We illustrate the magnitude of the differences in the PROMIS-29 and PROMIS-16 estimates with income, the sociodemographic variable with the strongest association with the differences. Table 4 provides mean summary score differences by four levels of income. The PROMIS-16 physical health means were larger than the PROMIS-29 means among those with lower income and smaller for those with the highest income. All these mean differences are small.

Table 4 Mean T-score Differences Between PROMIS-16 and PROMIS-29 Estimated Physical and Mental Health Summary Scores by Family Income

Discussion

This study supplements prior work showing that the eight profile scores estimated from the PROMIS-16 have strong psychometric properties and are comparable to those estimated from the PROMIS-29 + 2 [6]. The results of these analyses of data from a large probability-based internet sample provide strong support for the equivalence of PROMIS-16 and PROMIS-29 estimates of the PROMIS physical and mental health summary scores. Moreover, findings for the PROMIS-16 summary scores are comparable across versions with and without the pain intensity item.

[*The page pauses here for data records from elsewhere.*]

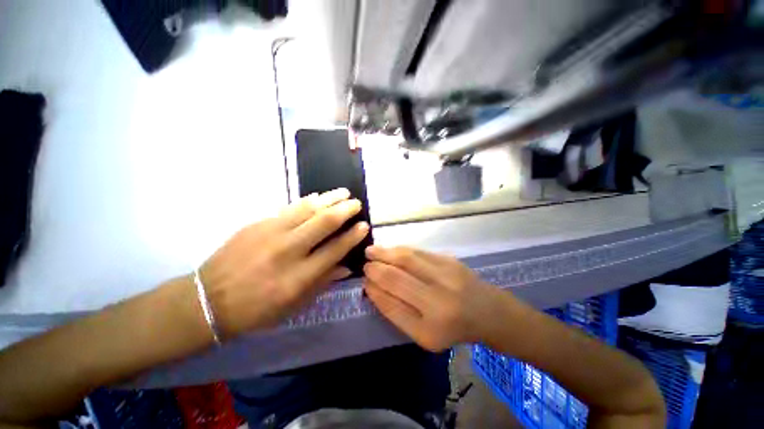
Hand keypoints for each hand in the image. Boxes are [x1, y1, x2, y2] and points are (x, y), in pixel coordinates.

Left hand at [199, 189, 368, 337]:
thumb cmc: (255, 310)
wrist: (207, 300)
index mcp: (299, 277)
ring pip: (308, 208)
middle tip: (356, 203)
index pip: (335, 249)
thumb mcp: (294, 306)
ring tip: (343, 192)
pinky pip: (289, 208)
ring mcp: (271, 233)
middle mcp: (288, 251)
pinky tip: (317, 197)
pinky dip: (307, 201)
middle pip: (324, 223)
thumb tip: (346, 266)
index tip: (364, 226)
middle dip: (345, 210)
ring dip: (329, 198)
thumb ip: (322, 282)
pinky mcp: (257, 224)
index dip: (353, 236)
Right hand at [363, 246, 510, 351]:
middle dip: (376, 269)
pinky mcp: (450, 260)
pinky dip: (400, 250)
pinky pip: (418, 252)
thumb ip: (397, 312)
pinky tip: (391, 250)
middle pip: (396, 278)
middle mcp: (439, 301)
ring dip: (385, 253)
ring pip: (406, 259)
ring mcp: (446, 276)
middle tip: (365, 263)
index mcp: (430, 328)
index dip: (374, 291)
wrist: (488, 312)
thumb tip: (374, 287)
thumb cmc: (454, 328)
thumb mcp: (424, 334)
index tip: (364, 282)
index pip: (391, 304)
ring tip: (371, 251)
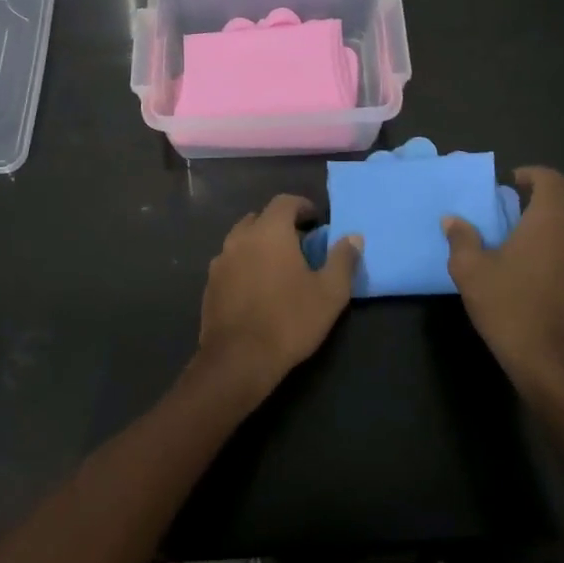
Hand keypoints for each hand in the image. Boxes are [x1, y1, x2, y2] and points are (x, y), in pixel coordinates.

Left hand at [196, 196, 360, 400]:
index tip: (316, 221)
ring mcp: (220, 261)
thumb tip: (354, 237)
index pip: (285, 202)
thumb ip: (342, 260)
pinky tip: (256, 289)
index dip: (302, 206)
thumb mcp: (330, 292)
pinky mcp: (209, 285)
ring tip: (278, 267)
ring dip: (259, 245)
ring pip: (241, 240)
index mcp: (269, 231)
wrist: (238, 360)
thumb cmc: (289, 320)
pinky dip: (244, 265)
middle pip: (260, 218)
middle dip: (279, 225)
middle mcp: (240, 238)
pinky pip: (230, 263)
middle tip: (299, 245)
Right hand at [443, 167, 563, 393]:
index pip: (552, 180)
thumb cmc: (507, 305)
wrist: (546, 357)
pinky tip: (547, 255)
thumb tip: (452, 220)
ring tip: (540, 225)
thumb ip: (461, 239)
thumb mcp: (470, 270)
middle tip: (536, 196)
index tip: (513, 182)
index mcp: (549, 222)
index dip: (533, 174)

The PROMIS-16 reduces the response burden for research participants and patients relative to the PROMIS-29. Although there is a tradeoff in the precision of measurement for the two-item PROMIS-16 scales versus the four-item PROMIS-29 scales, the reliability of the physical and mental health summary scores estimated from the PROMIS-16 exceeds the 0.90 reliability threshold [13] for the use of measures for individual assessment. Hence, clinicians can obtain a precise assessment to monitor individual patients’ physical and mental health.

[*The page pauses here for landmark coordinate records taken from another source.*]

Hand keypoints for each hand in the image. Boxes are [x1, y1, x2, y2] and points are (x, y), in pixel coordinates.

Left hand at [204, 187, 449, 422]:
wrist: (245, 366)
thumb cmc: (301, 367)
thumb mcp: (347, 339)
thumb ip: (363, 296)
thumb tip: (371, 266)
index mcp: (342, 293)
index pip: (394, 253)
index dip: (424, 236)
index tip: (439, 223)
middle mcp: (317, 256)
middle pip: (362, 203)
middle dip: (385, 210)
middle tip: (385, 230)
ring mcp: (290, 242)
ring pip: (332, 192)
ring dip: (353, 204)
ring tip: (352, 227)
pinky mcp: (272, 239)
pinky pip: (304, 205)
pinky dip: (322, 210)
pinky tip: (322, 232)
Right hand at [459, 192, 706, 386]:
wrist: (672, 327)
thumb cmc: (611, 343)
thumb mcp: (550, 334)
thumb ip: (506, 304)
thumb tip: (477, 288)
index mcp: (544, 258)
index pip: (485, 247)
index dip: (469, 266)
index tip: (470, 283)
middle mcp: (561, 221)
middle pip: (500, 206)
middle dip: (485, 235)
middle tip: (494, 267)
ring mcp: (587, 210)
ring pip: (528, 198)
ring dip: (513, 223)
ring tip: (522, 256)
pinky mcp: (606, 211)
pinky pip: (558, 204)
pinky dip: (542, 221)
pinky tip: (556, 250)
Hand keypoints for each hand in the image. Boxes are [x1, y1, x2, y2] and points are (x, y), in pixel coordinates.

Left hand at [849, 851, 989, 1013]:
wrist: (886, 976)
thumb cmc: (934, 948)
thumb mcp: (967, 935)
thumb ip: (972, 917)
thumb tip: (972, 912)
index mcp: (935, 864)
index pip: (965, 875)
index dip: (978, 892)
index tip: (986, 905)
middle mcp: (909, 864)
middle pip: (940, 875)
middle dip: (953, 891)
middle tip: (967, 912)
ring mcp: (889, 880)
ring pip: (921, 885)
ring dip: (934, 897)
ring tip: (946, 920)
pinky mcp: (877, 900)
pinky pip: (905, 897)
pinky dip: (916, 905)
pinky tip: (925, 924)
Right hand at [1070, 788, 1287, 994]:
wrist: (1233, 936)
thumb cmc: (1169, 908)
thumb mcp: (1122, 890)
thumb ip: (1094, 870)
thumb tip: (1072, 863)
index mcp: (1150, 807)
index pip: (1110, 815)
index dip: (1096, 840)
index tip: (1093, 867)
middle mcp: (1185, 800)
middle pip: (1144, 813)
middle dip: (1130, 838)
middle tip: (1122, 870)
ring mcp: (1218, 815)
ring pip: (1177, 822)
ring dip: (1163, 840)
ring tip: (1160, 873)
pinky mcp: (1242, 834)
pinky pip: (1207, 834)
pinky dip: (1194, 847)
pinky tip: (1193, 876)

The use of a probability-based panel representative of the U.S. population is a strength of the study. However, some caution is needed in generalizing the results. Internet panel members tend to be more educated and have higher socioeconomic status than the general population [19]. Moreover, internet panelists may respond differently than others because of their ongoing opportunities to complete surveys. Finally, the results are limited to those who could complete the English-language survey.

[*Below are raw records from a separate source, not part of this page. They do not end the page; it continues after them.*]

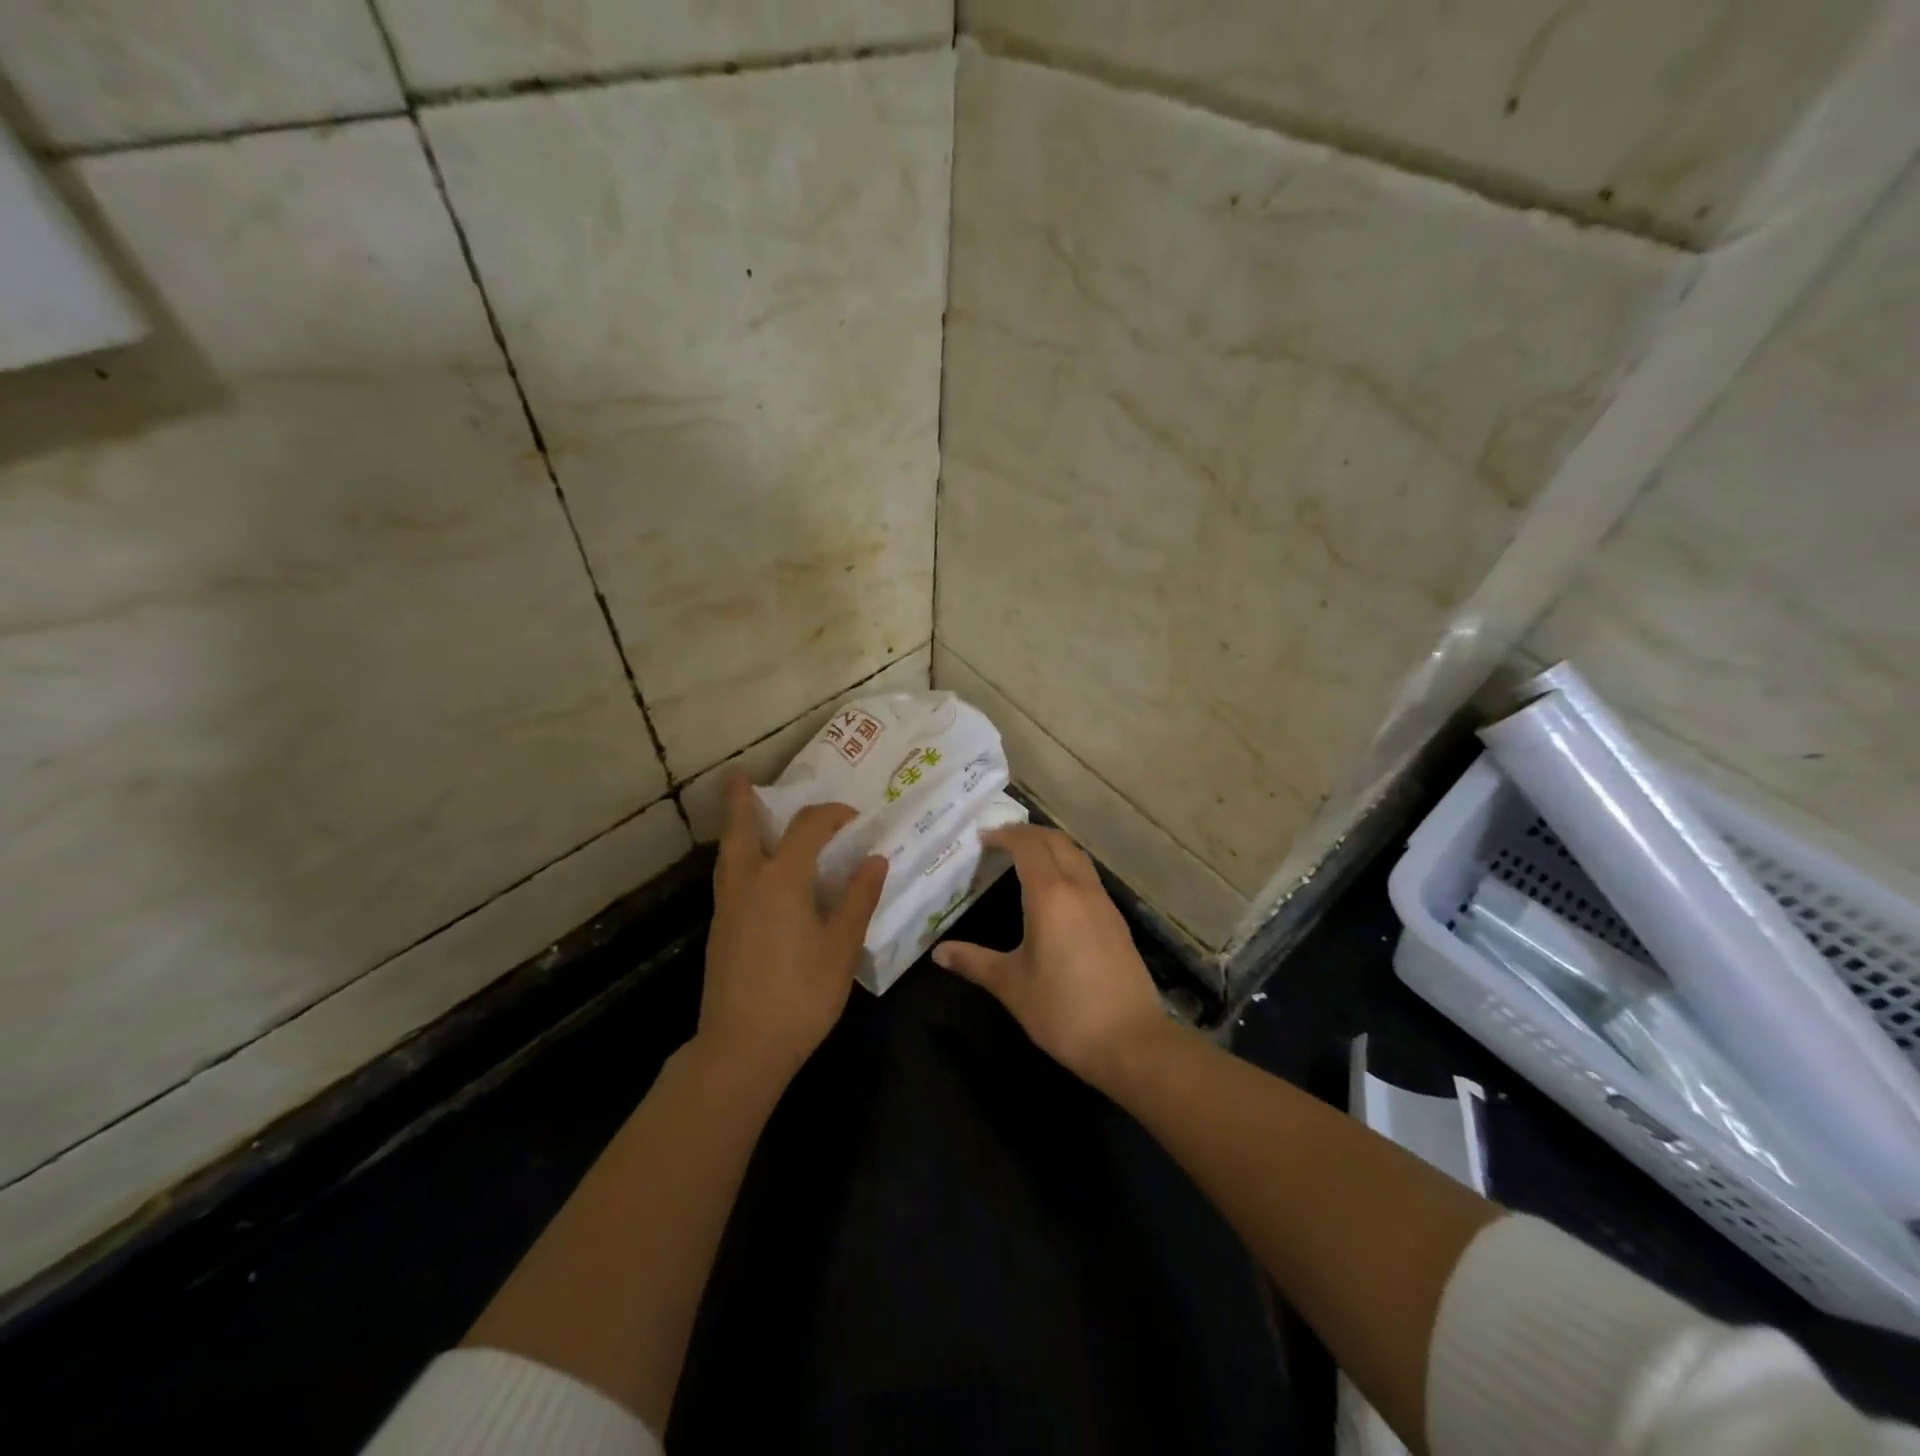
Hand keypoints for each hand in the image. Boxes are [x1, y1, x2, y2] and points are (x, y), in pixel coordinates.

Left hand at [701, 773, 887, 1085]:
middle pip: (740, 829)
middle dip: (741, 799)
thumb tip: (875, 859)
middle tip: (737, 773)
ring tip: (741, 811)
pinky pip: (727, 876)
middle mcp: (748, 883)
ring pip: (727, 853)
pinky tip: (750, 868)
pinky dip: (735, 855)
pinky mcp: (719, 930)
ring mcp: (727, 907)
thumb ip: (858, 898)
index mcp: (782, 880)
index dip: (831, 814)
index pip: (806, 828)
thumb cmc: (801, 995)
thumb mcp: (842, 946)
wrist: (742, 1047)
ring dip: (734, 826)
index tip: (853, 816)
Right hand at [933, 824, 1170, 1088]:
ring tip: (1026, 858)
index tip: (983, 838)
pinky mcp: (1117, 922)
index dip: (1005, 835)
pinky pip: (1089, 878)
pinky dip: (1068, 868)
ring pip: (1078, 857)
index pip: (1028, 846)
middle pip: (1057, 841)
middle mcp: (1080, 889)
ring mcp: (1104, 904)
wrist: (1130, 1041)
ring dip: (1052, 847)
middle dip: (1029, 833)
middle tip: (1002, 840)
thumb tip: (939, 952)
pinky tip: (1056, 893)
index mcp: (1051, 895)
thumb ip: (974, 962)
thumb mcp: (1011, 985)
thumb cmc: (1063, 1010)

Consistent with previous research [14] the PROMIS-16 and PROMIS-29 mental health summary scores correlated more strongly with the PROMIS global physical health score than with the PROMIS global mental health score. The high correlation occurs because of content overlap between the PROMIS-29 mental health summary score and the PROMIS global physical health scale: the PROMIS-29 fatigue scale has the largest and the pain composite the fourth largest factor scoring coefficient on the PROMIS-29 mental health summary score and two of the four PROMIS global physical health items are ratings of pain and fatigue.

Research is needed to evaluate the reliability and validity of the PROMIS-16 compared to the PROMIS-29 in different samples and among those with a variety of health conditions. Further examination of subgroup differences in agreement between PROMIS-16 and PROMIS-29 estimated physical and mental health scores could provide important information. Studies that randomize respondents to either the PROMIS-16 or PROMIS-29 would be useful to evaluate whether the response rate is higher for the more parsimonious measure. Head-to-head comparisons of the PROMIS-16 with the PROMIS global health scale would also be valuable to provide further guidance about the tradeoffs in using one versus the other.